The “Composer” name is fading. Cursor’s UI increasingly just calls it “Chat” with Agent/Ask toggles. Community posts and older tutorials still reference “Composer” as a separate feature. It’s the same thing. If you’re searching for help and can’t find “Composer” in the current UI, you’re already using it.

  • — Project-level config that customizes Composer’s AI behavior for your codebase
  • — The autonomous execution sub-mode within Composer
  • — The read-only Q&A sub-mode
  • — Cursor’s inline completion feature (distinct from Composer)
  • — How @-references and codebase indexing feed context into Composer
What is Cursor Composer Mode?
Composer Mode is Cursor’s multi-file editing mode that allows AI to edit multiple files in a single agentic operation with diff preview. It’s the primary interface for giving Cursor instructions that result in code changes across your project.
Is Composer Mode the same as Agent Mode in Cursor?
Not exactly. Composer Mode is the editing interface. Agent Mode and Ask Mode are two sub-modes within Composer. Agent Mode enables autonomous task execution with terminal commands and file edits. Ask Mode is read-only Q&A. Agent Mode is the default in Cursor 0.48.x.

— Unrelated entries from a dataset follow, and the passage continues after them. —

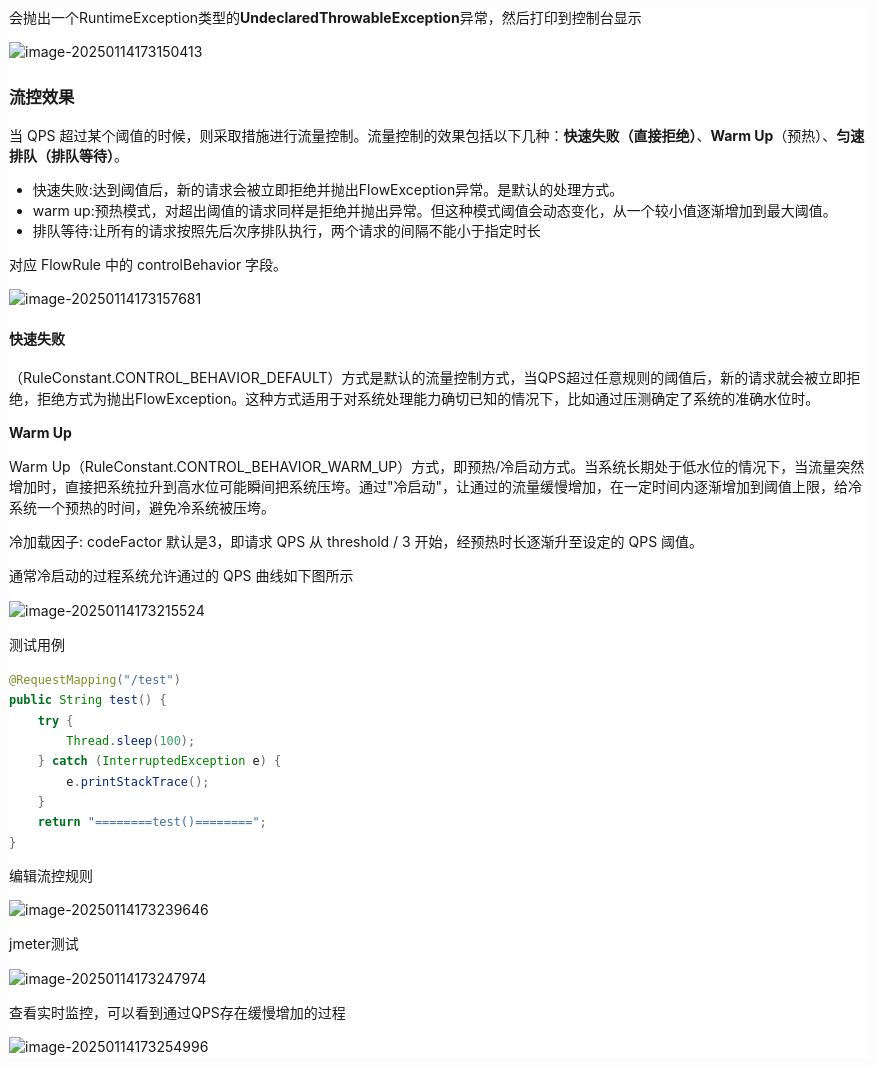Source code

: 会抛出一个RuntimeException类型的**UndeclaredThrowableException**异常，然后打印到控制台显示

![image-20250114173150413](https://blog-1304855543.cos.ap-guangzhou.myqcloud.com/blog/202501141731461.png)

### **流控效果**

当 QPS 超过某个阈值的时候，则采取措施进行流量控制。流量控制的效果包括以下几种：**快速失败（直接拒绝）**、**Warm Up**（预热）、**匀速排队（排队等待）**。

- 快速失败:达到阈值后，新的请求会被立即拒绝并抛出FlowException异常。是默认的处理方式。
- warm up:预热模式，对超出阈值的请求同样是拒绝并抛出异常。但这种模式阈值会动态变化，从一个较小值逐渐增加到最大阈值。
- 排队等待:让所有的请求按照先后次序排队执行，两个请求的间隔不能小于指定时长

对应 FlowRule 中的 controlBehavior 字段。

![image-20250114173157681](https://blog-1304855543.cos.ap-guangzhou.myqcloud.com/blog/202501141731743.png)

#### **快速失败**

（RuleConstant.CONTROL_BEHAVIOR_DEFAULT）方式是默认的流量控制方式，当QPS超过任意规则的阈值后，新的请求就会被立即拒绝，拒绝方式为抛出FlowException。这种方式适用于对系统处理能力确切已知的情况下，比如通过压测确定了系统的准确水位时。

**Warm Up**

Warm Up（RuleConstant.CONTROL_BEHAVIOR_WARM_UP）方式，即预热/冷启动方式。当系统长期处于低水位的情况下，当流量突然增加时，直接把系统拉升到高水位可能瞬间把系统压垮。通过"冷启动"，让通过的流量缓慢增加，在一定时间内逐渐增加到阈值上限，给冷系统一个预热的时间，避免冷系统被压垮。

冷加载因子: codeFactor 默认是3，即请求 QPS 从 threshold / 3 开始，经预热时长逐渐升至设定的 QPS 阈值。  

通常冷启动的过程系统允许通过的 QPS 曲线如下图所示

![image-20250114173215524](https://blog-1304855543.cos.ap-guangzhou.myqcloud.com/blog/202501141732572.png)

测试用例

```java
@RequestMapping("/test")
public String test() {
    try {
        Thread.sleep(100);
    } catch (InterruptedException e) {
        e.printStackTrace();
    }
    return "========test()========";
}
```

编辑流控规则

![image-20250114173239646](https://blog-1304855543.cos.ap-guangzhou.myqcloud.com/blog/202501141732698.png)

jmeter测试

![image-20250114173247974](https://blog-1304855543.cos.ap-guangzhou.myqcloud.com/blog/202501141732007.png)

查看实时监控，可以看到通过QPS存在缓慢增加的过程

![image-20250114173254996](https://blog-1304855543.cos.ap-guangzhou.myqcloud.com/blog/202501141732059.png)
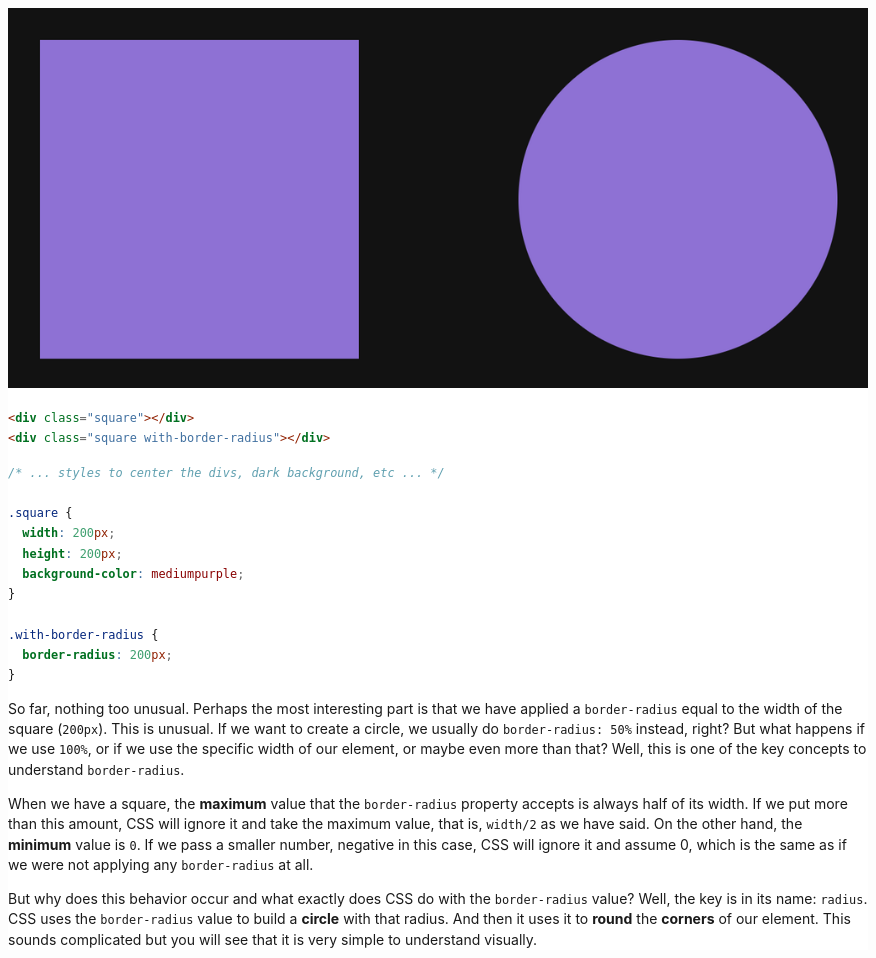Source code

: ![Square to circle using border-radius](images/1749947776668-l99rnvq82lk.png)

```html
<div class="square"></div>
<div class="square with-border-radius"></div>
```

```css
/* ... styles to center the divs, dark background, etc ... */

.square {
  width: 200px;
  height: 200px;
  background-color: mediumpurple;
}

.with-border-radius {
  border-radius: 200px;
}
```

So far, nothing too unusual. Perhaps the most interesting part is that we have applied a `border-radius` equal to the width of the square (`200px`). This is unusual. If we want to create a circle, we usually do `border-radius: 50%` instead, right? But what happens if we use `100%`, or if we use the specific width of our element, or maybe even more than that? Well, this is one of the key concepts to understand `border-radius`.

When we have a square, the **maximum** value that the `border-radius` property accepts is always half of its width. If we put more than this amount, CSS will ignore it and take the maximum value, that is, `width/2` as we have said. On the other hand, the **minimum** value is `0`. If we pass a smaller number, negative in this case, CSS will ignore it and assume 0, which is the same as if we were not applying any `border-radius` at all.

But why does this behavior occur and what exactly does CSS do with the `border-radius` value? Well, the key is in its name: `radius`. CSS uses the `border-radius` value to build a **circle** with that radius. And then it uses it to **round** the **corners** of our element. This sounds complicated but you will see that it is very simple to understand visually.
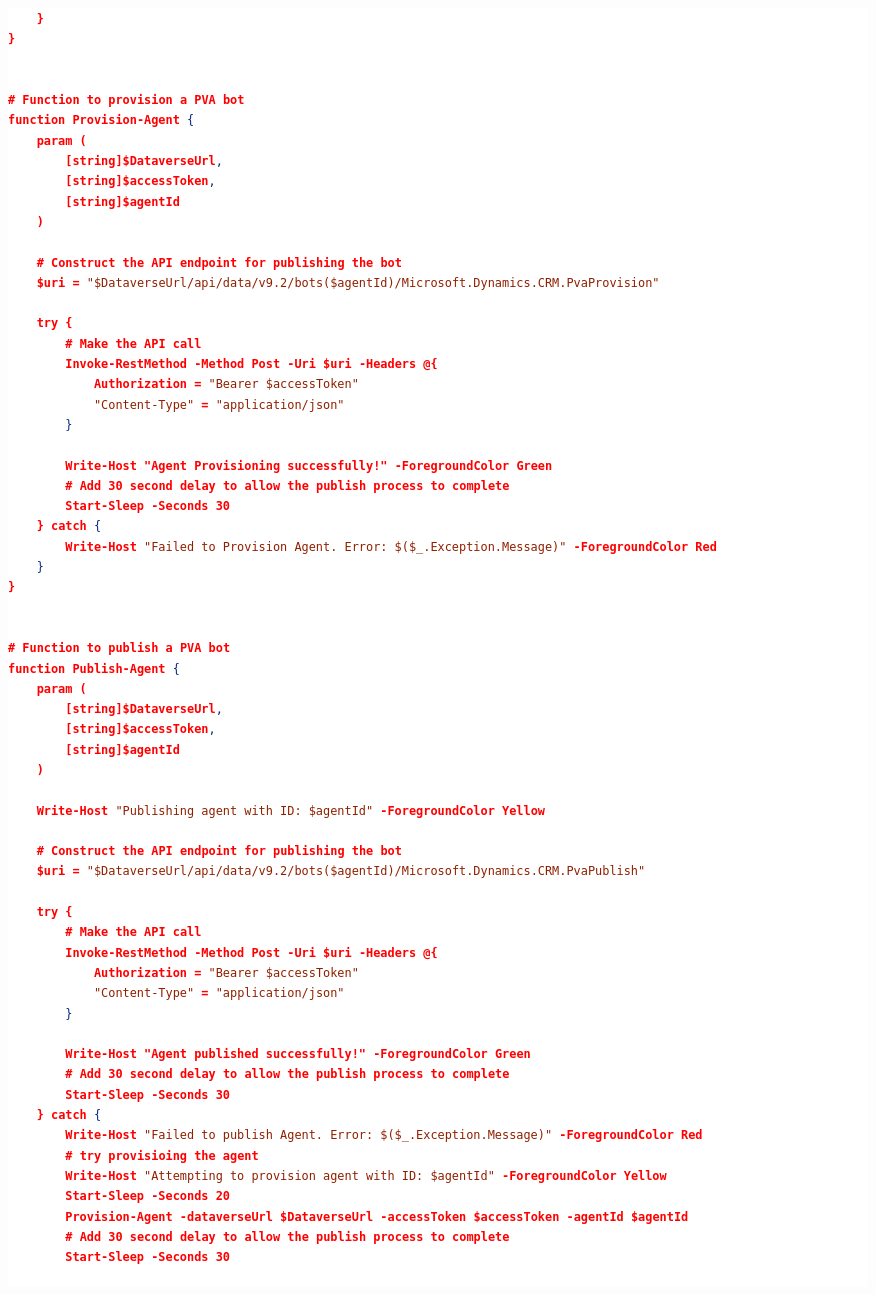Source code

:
 ```json
    }
}


# Function to provision a PVA bot
function Provision-Agent {
    param (
        [string]$DataverseUrl,
        [string]$accessToken,
        [string]$agentId
    )

    # Construct the API endpoint for publishing the bot
    $uri = "$DataverseUrl/api/data/v9.2/bots($agentId)/Microsoft.Dynamics.CRM.PvaProvision"

    try {
        # Make the API call
        Invoke-RestMethod -Method Post -Uri $uri -Headers @{
            Authorization = "Bearer $accessToken"
            "Content-Type" = "application/json"
        }

        Write-Host "Agent Provisioning successfully!" -ForegroundColor Green
        # Add 30 second delay to allow the publish process to complete
        Start-Sleep -Seconds 30
    } catch {
        Write-Host "Failed to Provision Agent. Error: $($_.Exception.Message)" -ForegroundColor Red
    }
}


# Function to publish a PVA bot
function Publish-Agent {
    param (
        [string]$DataverseUrl,
        [string]$accessToken,
        [string]$agentId
    )

    Write-Host "Publishing agent with ID: $agentId" -ForegroundColor Yellow

    # Construct the API endpoint for publishing the bot
    $uri = "$DataverseUrl/api/data/v9.2/bots($agentId)/Microsoft.Dynamics.CRM.PvaPublish"

    try {
        # Make the API call
        Invoke-RestMethod -Method Post -Uri $uri -Headers @{
            Authorization = "Bearer $accessToken"
            "Content-Type" = "application/json"
        }

        Write-Host "Agent published successfully!" -ForegroundColor Green
        # Add 30 second delay to allow the publish process to complete
        Start-Sleep -Seconds 30
    } catch {
        Write-Host "Failed to publish Agent. Error: $($_.Exception.Message)" -ForegroundColor Red
        # try provisioing the agent
        Write-Host "Attempting to provision agent with ID: $agentId" -ForegroundColor Yellow
        Start-Sleep -Seconds 20
        Provision-Agent -dataverseUrl $DataverseUrl -accessToken $accessToken -agentId $agentId
        # Add 30 second delay to allow the publish process to complete
        Start-Sleep -Seconds 30
        
```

How do I open Composer Mode in Cursor?
In current Cursor versions (0.48.x), Composer is the default chat panel in the sidebar. There’s no separate button to open it — the sidebar chat is Composer. Use the dropdown at the top to switch between Agent Mode and Ask Mode.
What happened to the separate Composer panel in Cursor?
Earlier Cursor versions had a distinct Composer button and panel separate from chat. This was unified into the main sidebar chat interface. The functionality is identical — multi-file editing with diff preview — but the separate UI entry point was removed.
How much does Cursor Composer Mode cost?
Composer is included in all Cursor plans. The Hobby tier is free with limited usage. Pro costs $20/month and Business costs $40/month, both with higher usage limits and additional features.
Can Composer Mode run terminal commands automatically?
Yes, when Agent Mode is active (the default). Composer can run terminal commands like package installs, build scripts, and shell commands. These execute in your real environment with no sandbox, so review command lists before accepting.
What is the difference between Composer and inline edit (⌘K) in Cursor?
Composer operates at project scope — it can edit multiple files, run terminal commands, and use broad codebase context. Inline edit (⌘K) is scoped to a single code block or selection within one file. Use Composer for anything beyond trivial single-block changes.